* **WRITTEN TASK**
Among the entries below, find the line with "confidence, and high", then quote it and each following line up to and including the line with "tune iq (for", and nothing else.

* **SUPPLIED INFORMATION**
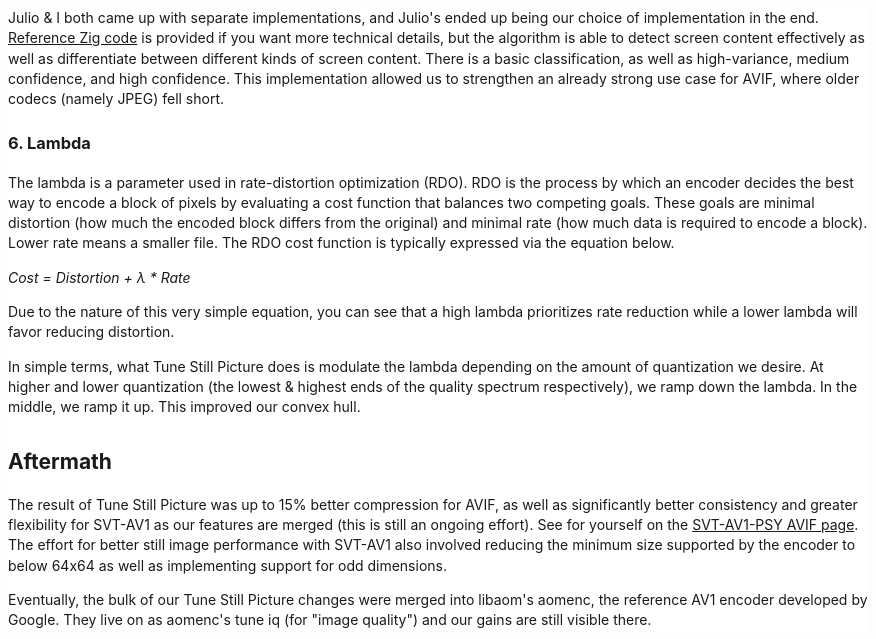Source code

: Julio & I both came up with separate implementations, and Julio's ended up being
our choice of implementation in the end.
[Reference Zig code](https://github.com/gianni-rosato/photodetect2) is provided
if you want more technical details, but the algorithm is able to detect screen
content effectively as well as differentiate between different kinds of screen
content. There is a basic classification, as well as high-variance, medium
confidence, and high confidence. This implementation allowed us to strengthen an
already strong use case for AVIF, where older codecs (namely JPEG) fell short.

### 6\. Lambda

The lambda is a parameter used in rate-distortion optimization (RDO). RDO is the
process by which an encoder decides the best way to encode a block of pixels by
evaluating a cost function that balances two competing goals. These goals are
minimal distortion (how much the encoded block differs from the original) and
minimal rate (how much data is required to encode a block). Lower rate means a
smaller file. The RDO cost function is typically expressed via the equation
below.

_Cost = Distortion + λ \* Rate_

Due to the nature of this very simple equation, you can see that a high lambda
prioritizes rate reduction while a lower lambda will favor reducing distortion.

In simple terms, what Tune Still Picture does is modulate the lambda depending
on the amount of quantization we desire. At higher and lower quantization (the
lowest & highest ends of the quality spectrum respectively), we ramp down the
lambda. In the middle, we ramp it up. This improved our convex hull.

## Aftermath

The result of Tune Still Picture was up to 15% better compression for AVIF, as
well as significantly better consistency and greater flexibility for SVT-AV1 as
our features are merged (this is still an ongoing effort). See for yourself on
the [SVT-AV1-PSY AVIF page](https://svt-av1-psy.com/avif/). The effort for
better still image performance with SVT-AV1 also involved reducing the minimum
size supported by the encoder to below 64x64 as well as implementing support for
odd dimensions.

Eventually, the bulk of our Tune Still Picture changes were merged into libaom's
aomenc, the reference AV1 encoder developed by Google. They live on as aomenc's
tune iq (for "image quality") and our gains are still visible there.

* * *

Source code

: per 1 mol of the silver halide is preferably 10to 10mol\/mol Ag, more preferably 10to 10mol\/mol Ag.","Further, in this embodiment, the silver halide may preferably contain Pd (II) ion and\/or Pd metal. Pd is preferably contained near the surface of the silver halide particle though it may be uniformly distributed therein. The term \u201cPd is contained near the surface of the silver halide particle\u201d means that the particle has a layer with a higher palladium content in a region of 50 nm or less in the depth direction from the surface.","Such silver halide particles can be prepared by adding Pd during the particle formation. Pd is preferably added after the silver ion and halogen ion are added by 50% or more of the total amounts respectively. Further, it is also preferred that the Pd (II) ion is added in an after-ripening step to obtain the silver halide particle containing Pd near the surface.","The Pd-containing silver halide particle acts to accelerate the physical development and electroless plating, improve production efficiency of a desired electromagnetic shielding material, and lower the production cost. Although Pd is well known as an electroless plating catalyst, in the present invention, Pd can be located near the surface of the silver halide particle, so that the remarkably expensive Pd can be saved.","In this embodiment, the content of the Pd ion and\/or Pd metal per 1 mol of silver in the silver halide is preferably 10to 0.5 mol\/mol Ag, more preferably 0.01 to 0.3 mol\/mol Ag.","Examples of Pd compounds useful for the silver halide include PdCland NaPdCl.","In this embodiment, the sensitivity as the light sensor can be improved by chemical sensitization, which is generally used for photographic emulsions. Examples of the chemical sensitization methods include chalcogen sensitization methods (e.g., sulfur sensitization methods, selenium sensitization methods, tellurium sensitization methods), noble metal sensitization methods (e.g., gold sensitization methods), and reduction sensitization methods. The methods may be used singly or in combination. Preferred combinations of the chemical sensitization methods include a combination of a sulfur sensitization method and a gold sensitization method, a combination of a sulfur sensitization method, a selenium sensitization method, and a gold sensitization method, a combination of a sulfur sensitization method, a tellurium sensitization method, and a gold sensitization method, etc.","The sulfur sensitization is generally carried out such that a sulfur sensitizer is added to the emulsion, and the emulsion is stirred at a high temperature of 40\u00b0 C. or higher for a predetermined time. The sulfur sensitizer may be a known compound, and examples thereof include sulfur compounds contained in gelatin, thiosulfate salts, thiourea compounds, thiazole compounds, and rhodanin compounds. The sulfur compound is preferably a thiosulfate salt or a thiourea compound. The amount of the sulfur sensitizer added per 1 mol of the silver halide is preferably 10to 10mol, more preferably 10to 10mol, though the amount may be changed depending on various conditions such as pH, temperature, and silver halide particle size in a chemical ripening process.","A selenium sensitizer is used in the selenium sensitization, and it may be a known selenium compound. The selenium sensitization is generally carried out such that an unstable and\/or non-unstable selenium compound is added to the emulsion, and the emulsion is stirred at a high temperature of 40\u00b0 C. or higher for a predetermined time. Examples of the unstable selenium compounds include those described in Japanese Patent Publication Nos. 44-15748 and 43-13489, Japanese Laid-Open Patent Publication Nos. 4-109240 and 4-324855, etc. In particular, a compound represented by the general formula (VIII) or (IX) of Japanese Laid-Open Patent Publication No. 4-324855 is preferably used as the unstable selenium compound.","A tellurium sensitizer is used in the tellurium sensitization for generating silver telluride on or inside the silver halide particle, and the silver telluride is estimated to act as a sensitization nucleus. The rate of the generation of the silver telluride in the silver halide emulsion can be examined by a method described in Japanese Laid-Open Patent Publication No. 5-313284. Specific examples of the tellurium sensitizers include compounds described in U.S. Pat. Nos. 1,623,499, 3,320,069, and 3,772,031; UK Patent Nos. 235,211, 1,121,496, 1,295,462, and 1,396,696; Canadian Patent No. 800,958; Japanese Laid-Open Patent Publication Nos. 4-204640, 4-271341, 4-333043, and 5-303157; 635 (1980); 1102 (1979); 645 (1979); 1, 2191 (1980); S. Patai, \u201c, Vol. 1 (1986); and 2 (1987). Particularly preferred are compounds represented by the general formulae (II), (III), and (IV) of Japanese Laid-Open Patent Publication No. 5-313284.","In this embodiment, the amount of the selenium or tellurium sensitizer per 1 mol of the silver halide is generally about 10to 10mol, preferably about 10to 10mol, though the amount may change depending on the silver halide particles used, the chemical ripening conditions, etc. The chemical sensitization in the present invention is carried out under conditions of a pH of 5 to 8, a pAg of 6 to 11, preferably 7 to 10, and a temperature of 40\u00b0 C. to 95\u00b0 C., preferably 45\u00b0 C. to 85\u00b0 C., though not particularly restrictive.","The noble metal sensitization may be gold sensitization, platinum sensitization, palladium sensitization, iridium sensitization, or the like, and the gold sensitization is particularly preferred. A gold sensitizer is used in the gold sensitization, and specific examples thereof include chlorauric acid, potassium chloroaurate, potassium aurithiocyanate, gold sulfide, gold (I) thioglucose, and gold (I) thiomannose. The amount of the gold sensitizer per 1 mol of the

* **THE COMPLETED TASK**
confidence, and high confidence. This implementation allowed us to strengthen an
already strong use case for AVIF, where older codecs (namely JPEG) fell short.

### 6\. Lambda

The lambda is a parameter used in rate-distortion optimization (RDO). RDO is the
process by which an encoder decides the best way to encode a block of pixels by
evaluating a cost function that balances two competing goals. These goals are
minimal distortion (how much the encoded block differs from the original) and
minimal rate (how much data is required to encode a block). Lower rate means a
smaller file. The RDO cost function is typically expressed via the equation
below.

_Cost = Distortion + λ \* Rate_

Due to the nature of this very simple equation, you can see that a high lambda
prioritizes rate reduction while a lower lambda will favor reducing distortion.

In simple terms, what Tune Still Picture does is modulate the lambda depending
on the amount of quantization we desire. At higher and lower quantization (the
lowest & highest ends of the quality spectrum respectively), we ramp down the
lambda. In the middle, we ramp it up. This improved our convex hull.

## Aftermath

The result of Tune Still Picture was up to 15% better compression for AVIF, as
well as significantly better consistency and greater flexibility for SVT-AV1 as
our features are merged (this is still an ongoing effort). See for yourself on
the [SVT-AV1-PSY AVIF page](https://svt-av1-psy.com/avif/). The effort for
better still image performance with SVT-AV1 also involved reducing the minimum
size supported by the encoder to below 64x64 as well as implementing support for
odd dimensions.

Eventually, the bulk of our Tune Still Picture changes were merged into libaom's
aomenc, the reference AV1 encoder developed by Google. They live on as aomenc's
tune iq (for "image quality") and our gains are still visible there.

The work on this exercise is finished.